Avant le purgatoire des années trente, dû à sa demi-judéité plus qu’à un art sans menace, Braunfels connaît un beau succès avec Die Vögel, opéra en deux actes élaboré entre 1913 et 1919, puis créé au Staatstheater de Munich, le 30 novembre 1920, sous la battue de Bruno Walter. Le compositeur a rédigé lui-même le livret : une libre adaptation de la comédie éponyme du Grec Aristophane (c.445-c.380), donnée en 414 av. J.-C.

Rossignol occupe le Prologue, vantant le domaine paradisiaque des oiseaux, avant l’apparition d’Hoffegut et Ratefreund – que l’on trouve traduit par Bonespoir et Fidelami –, humains qui, déçus par la corruption alentour, ont gagnés le royaume des cieux. Le roi Huppe règne sur ce dernier, mais souffre de l’absence d’un domaine à part entière, puisque l’air appartient à tous. Ratefreund propose alors d’édifier une forteresse qui empêcherait tout contact avec les hommes et les dieux. D’abord réticents, les volatiles saisissent vite qu’il y gagneront un regain de pouvoir. Une page amoureuse entre Hoffegut et Rossignol ouvre l’Acte II, avant l’arrivée de Prometheus. Ce dernier vient raisonner les oiseaux en voie de se soulever contre les dieux. Peine perdue : une tempête envoyée par Zeus anéanti la cité et conduit les inconscients à la repentance. Ratefreund se résigne ; Hoffegut ne peut s’y résoudre.

Pour en fêter le centenaire, la Bayerische Staatsoper programme cet ouvrage plutôt rare de notre côté du Rhin. La crise sanitaire ayant compromis l’accueil du public, c’est grâce au site de l’institution munichoise que nous assistons à la première. Frank Castorf [lire nos chroniques de De la maison des morts, Das Rheingold, Die Walküre, Siegfried et Götterdämmerung] en signe la mise en scène désolante qui s’appuie sur le décor impressionnant d’Aleksandar Denić. Impressionnant de vacuité, pour tout dire, car à quoi bon cette tournette portant une semi-friche urbaine (palissades et escaliers, bâches de plastique, etc.) qui ne peint peut-être que la laideur capitaliste ? Ces clins d’œil lamentables à Hitchcock comme aux groupes rock The Byrds et The Eagles ? Ce tableau de Rubens ? Cet uniforme nazi ?... S’il y a un brin de signification, l’hermétisme en est soigneusement entretenu, mais nous soupçonnons plutôt qu’accumulation et gesticulation viennent combler l’absence de pensée.
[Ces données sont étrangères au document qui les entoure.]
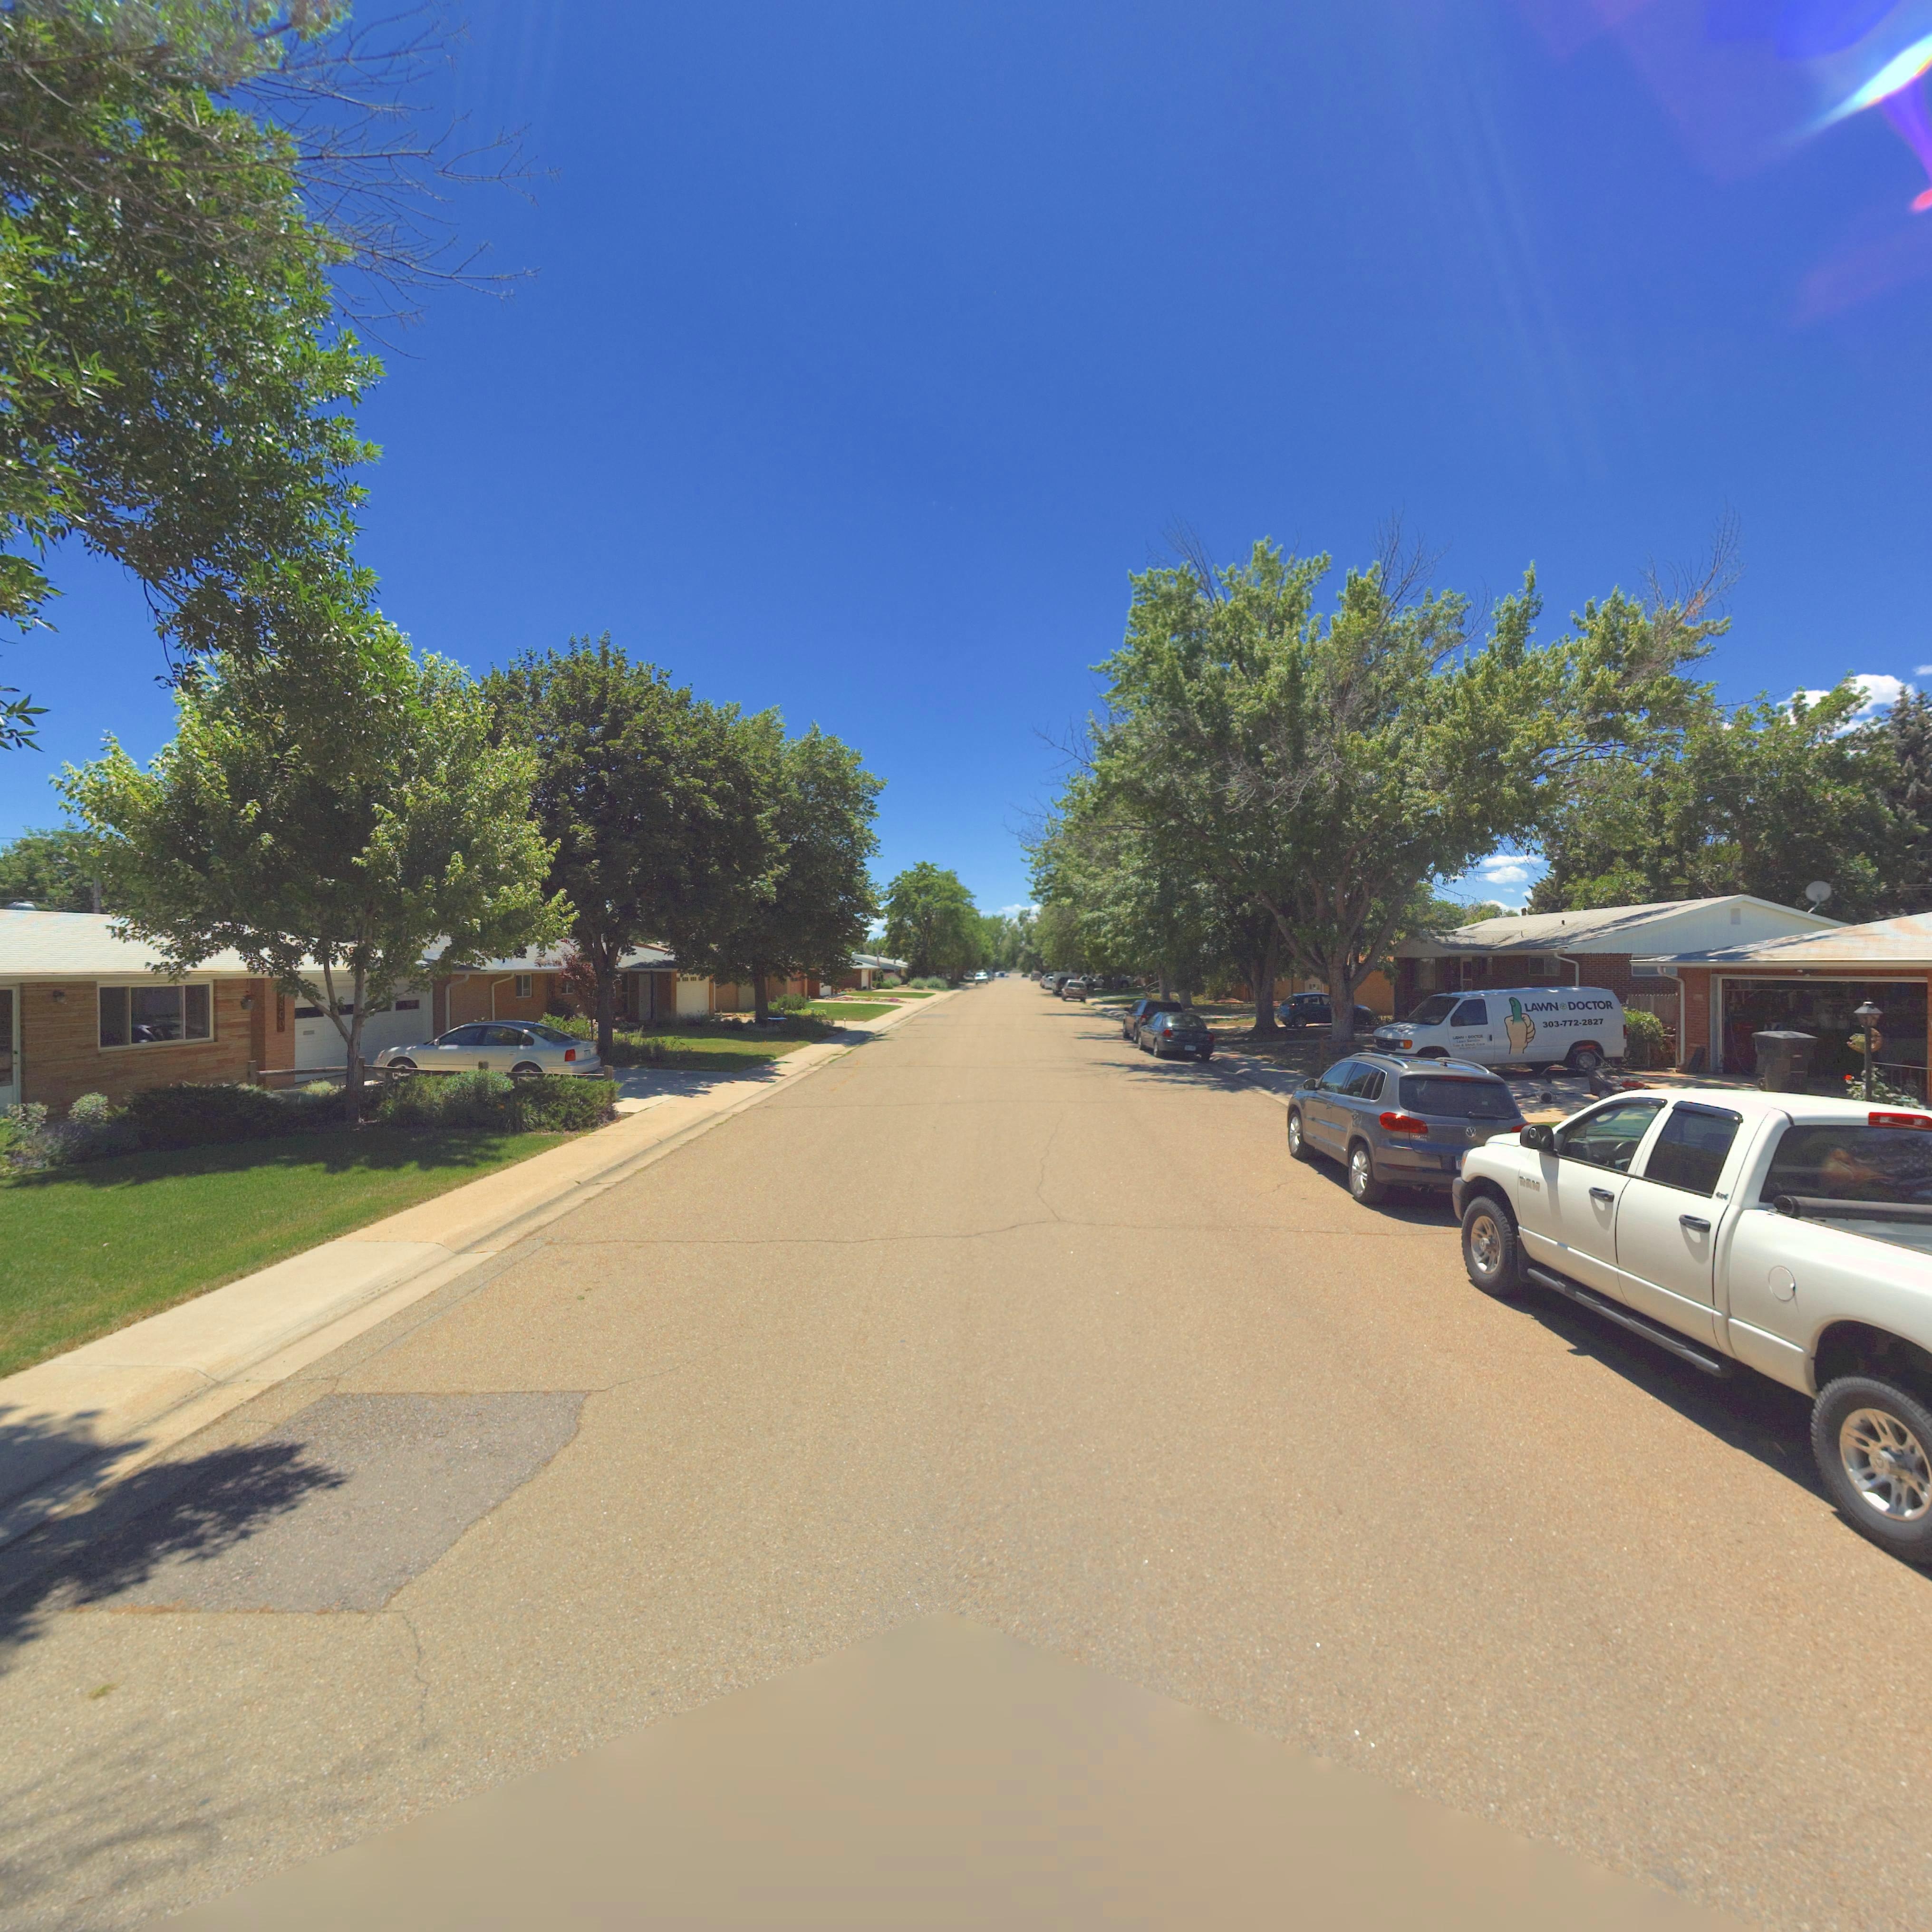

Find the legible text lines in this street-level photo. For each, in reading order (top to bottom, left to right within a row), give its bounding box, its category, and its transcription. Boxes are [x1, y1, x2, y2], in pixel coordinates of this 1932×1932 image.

[278, 1000, 284, 1028] StreetNumber: 800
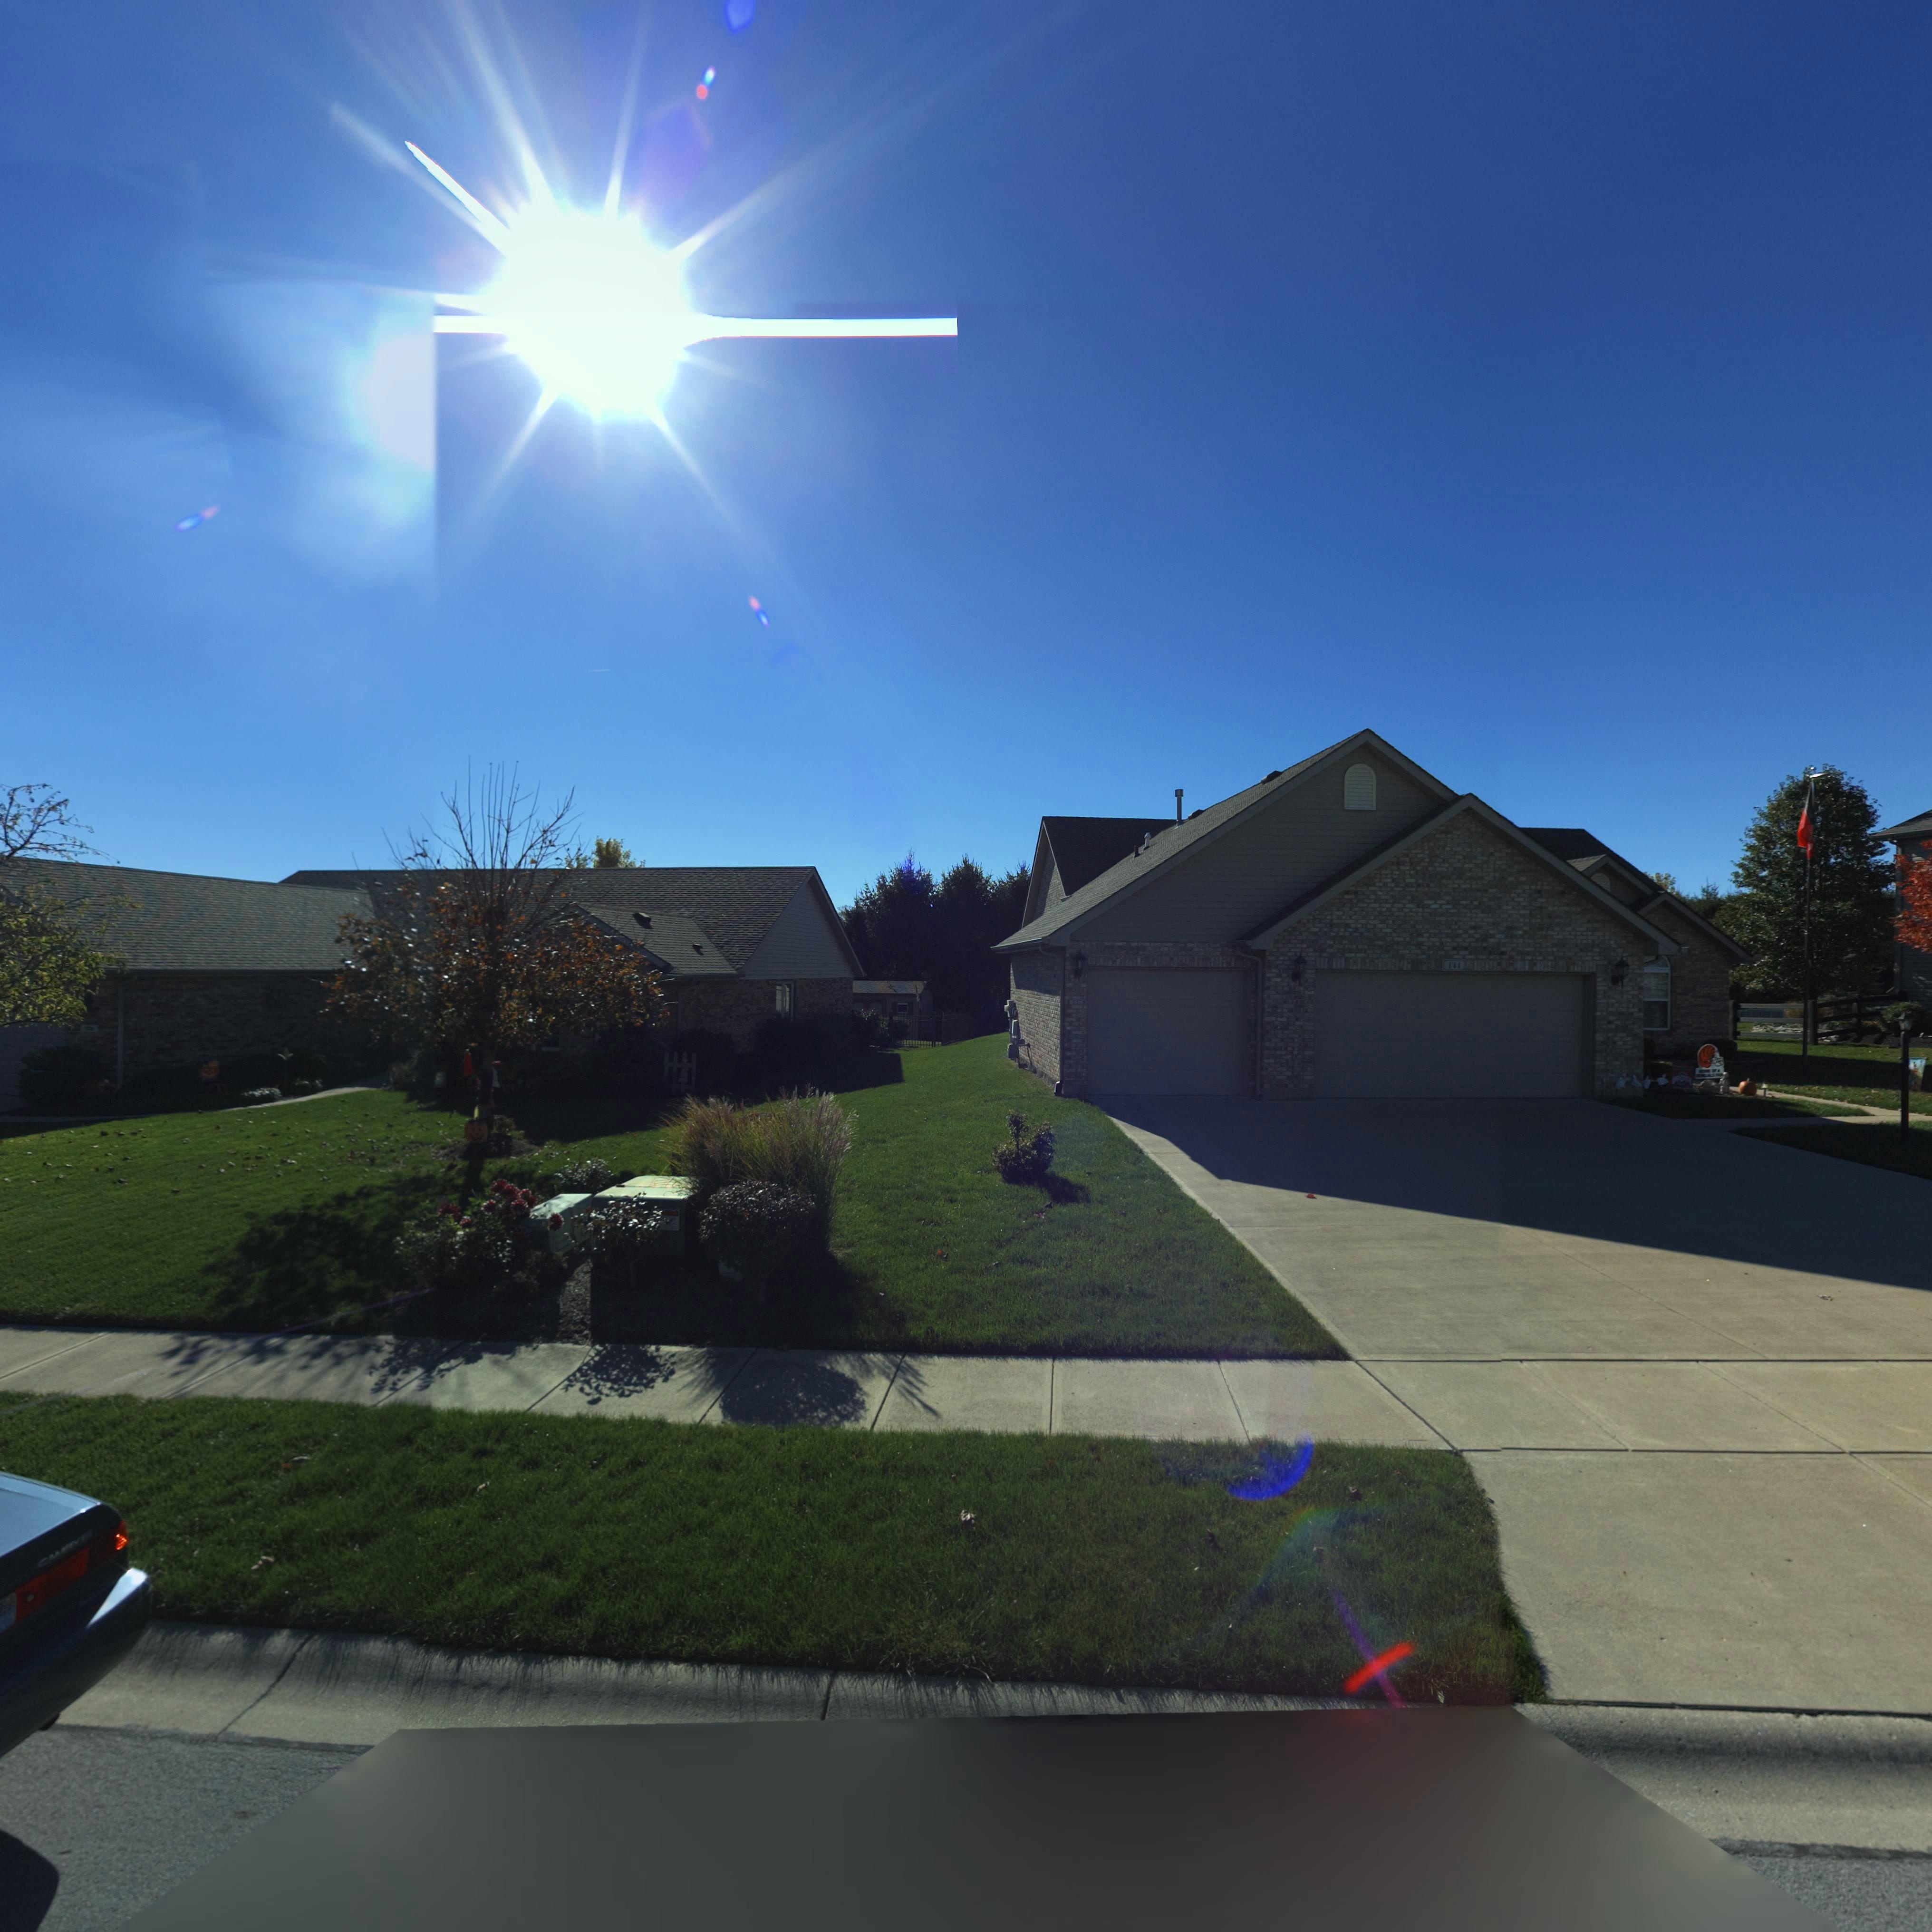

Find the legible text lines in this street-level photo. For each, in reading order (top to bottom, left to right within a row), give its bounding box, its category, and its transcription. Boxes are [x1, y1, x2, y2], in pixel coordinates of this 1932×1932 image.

[1448, 962, 1461, 969] StreetNumber: 141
Fort heureusement, la qualité des artistes lyriques aide à tenir le choc. Caroline Wettergreen (Rossignol) offre un colorature infaillible et chaleureux, sur toute la tessiture. Ses consœurs sont également fiables : Emily Pogorelc (Troglodyte), Eliza Boom (Première Grive) et Yajie Zhang (Seconde Grive). Côté masculin, Charles Workman (Hoffegut) surprend par une souplesse qu’on ne lui connaissait plus trop, tandis que Michael Nagy (Ratefreund) séduit par une ampleur sûre qu’il conserve sur la longueur. Parmi les oiseaux qu’incarnent Bálint Szabó (Aigle), George Vîrban (Flamant), Theodore Platt (Corbeau) et Günter Papendell (Huppe), ces deux derniers ont notre préférence : le premier pour sa saine projection, le second pour un timbre cuivré que n’atténuent pas les notes graves [lire nos chroniques de Medea, Les bienveillantes et The Bassarids]. Enfin, Wolfgang Koch (Prometheus) séduit par sa bonne santé vocale, source de nuances inattendues [lire nos chroniques de Lohengrin, Palestrina, Fidelio, Die Frau ohne Schatten à Salzbourg et à Munich, Die Meistersinger von Nürnberg, Dantons Tod et d’Il trittico, enfin de Parsifal à Salzbourg, Berlin et Munich].

Postromantisme oblige, la partition scintille d’échos straussiens et wagnériens, mais l’on songe aussi à Schreker, Weill ou Debussy. En fosse (relevée) avec l’orchestre maison, Ingo Metzmacher la sert avec légèreté et tendresse… à l’inverse de Castorf qui mitraille les planches de coups de talons hauts.